3) O imperialismo representado no pernicioso coração do rei Herodes (Mt 2.1-3,13) - Herodes perturbou-se grandemente ao ser informado que já nascido o "Rei dos Judeus" (Mt 2.2), porque, possivelmente, temia que o menino, quando já adulto, ocupasse o trono. O imperialismo fez com que muitos líderes se considerassem "exclusivos" no cargo pastoral, procurando obstruir o sucesso de outros, vistos como rivais em vez de serem vistos como companheiros na Seara do Metre. Se acham "eternos" no ministério, nunca aceitando a competência de outrem num determinado ofício. Não somos únicos, exclusivos e nem eternos, somos todos pedras vivas (1 Pe 2.5), as quais, em conjunto, formamos o edifício vivo chamado IGREJA, da qual Jesus Cristo é a pedra principal. Aleluia! 

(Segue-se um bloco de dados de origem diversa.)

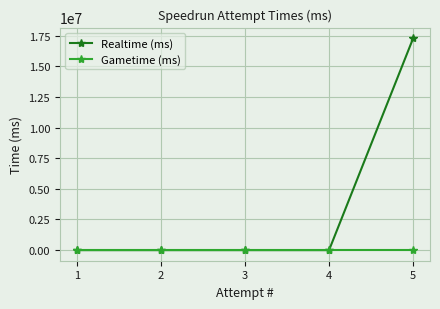

What are all the series names shown in the legend?

Realtime (ms), Gametime (ms)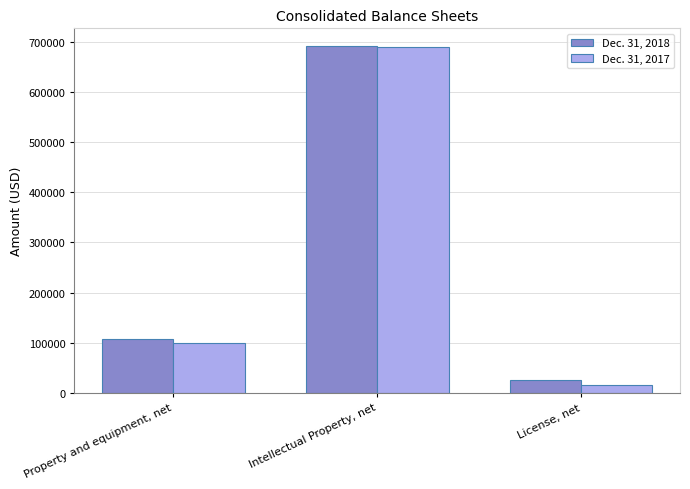

What is the difference between the maximum and second lowest values in the Dec. 31, 2017 series?

590482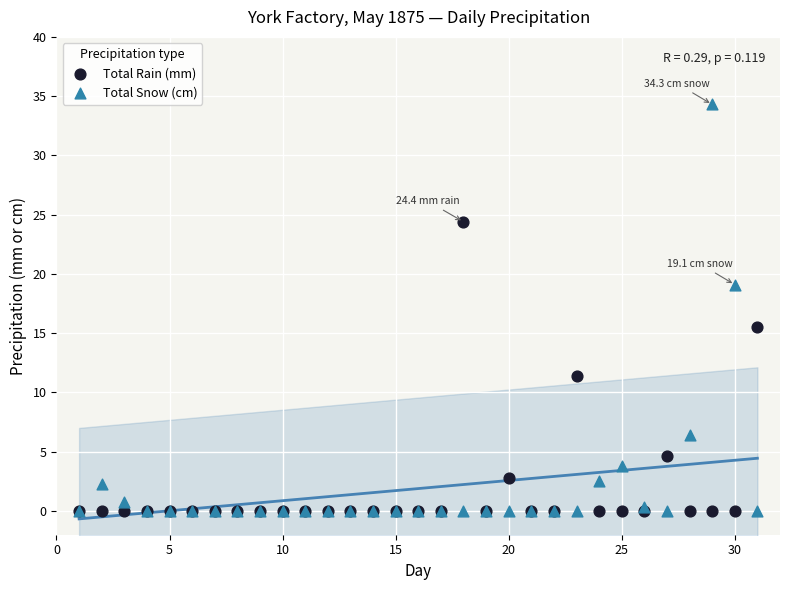

In the Total Snow (cm) series, what Y value is closest to 17?

19.1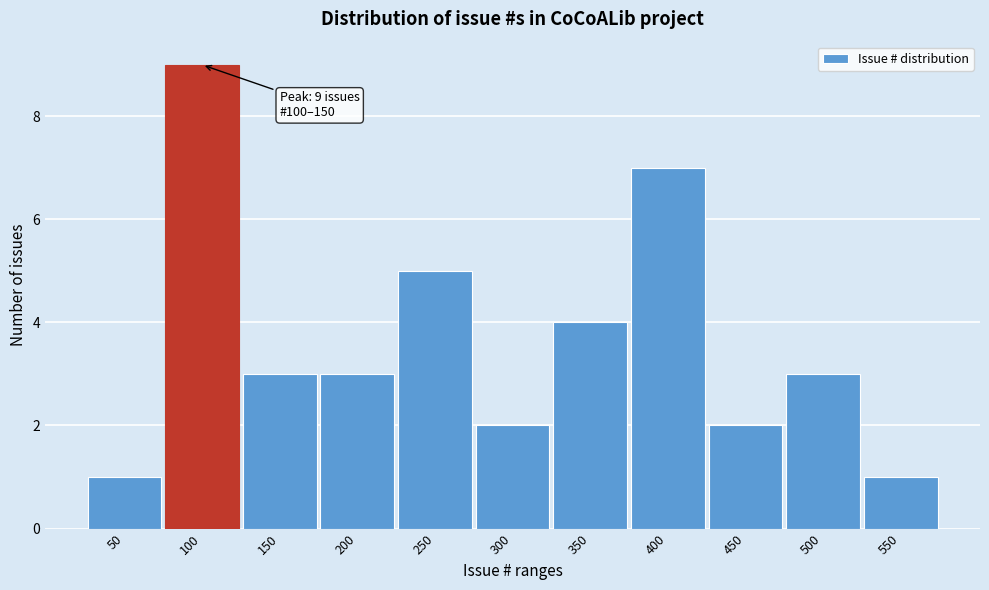

Reading left to right, transcribe all the data shown in this chart.

1	9	3	3	5	2	4	7	2	3	1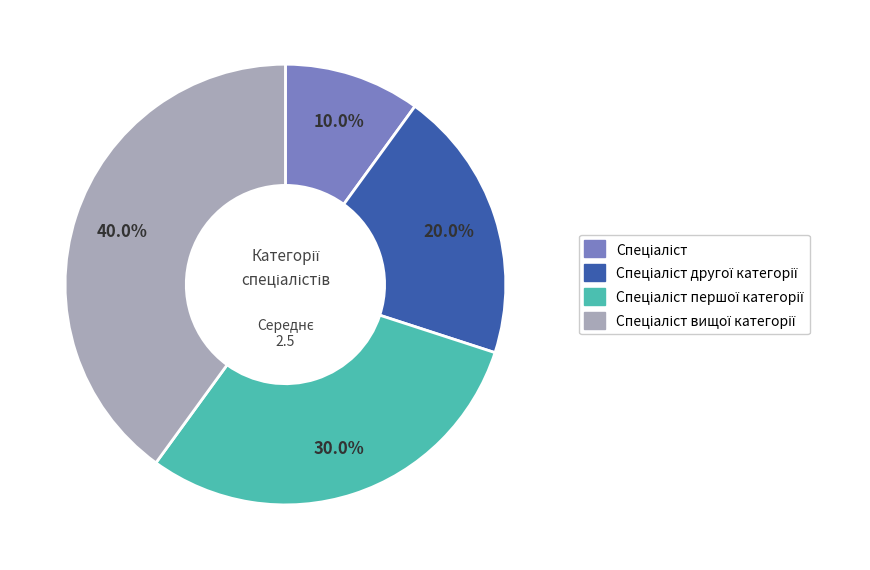

Is there a majority slice in this chart?

No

Deus não Se agrada de imperialismos ou monopolismo, onde tudo gira em torno do homem e não da Presença Divina. O que agrada ao Eterno de Israel é o compromisso de homens e mulheres que se empenham na Sua obra sem reservas e com esforço desmedido, enfim, homens e mulheres segundo o Seu coração, que reconheçam que Deus é o centro de tudo e o Senhor da Igreja.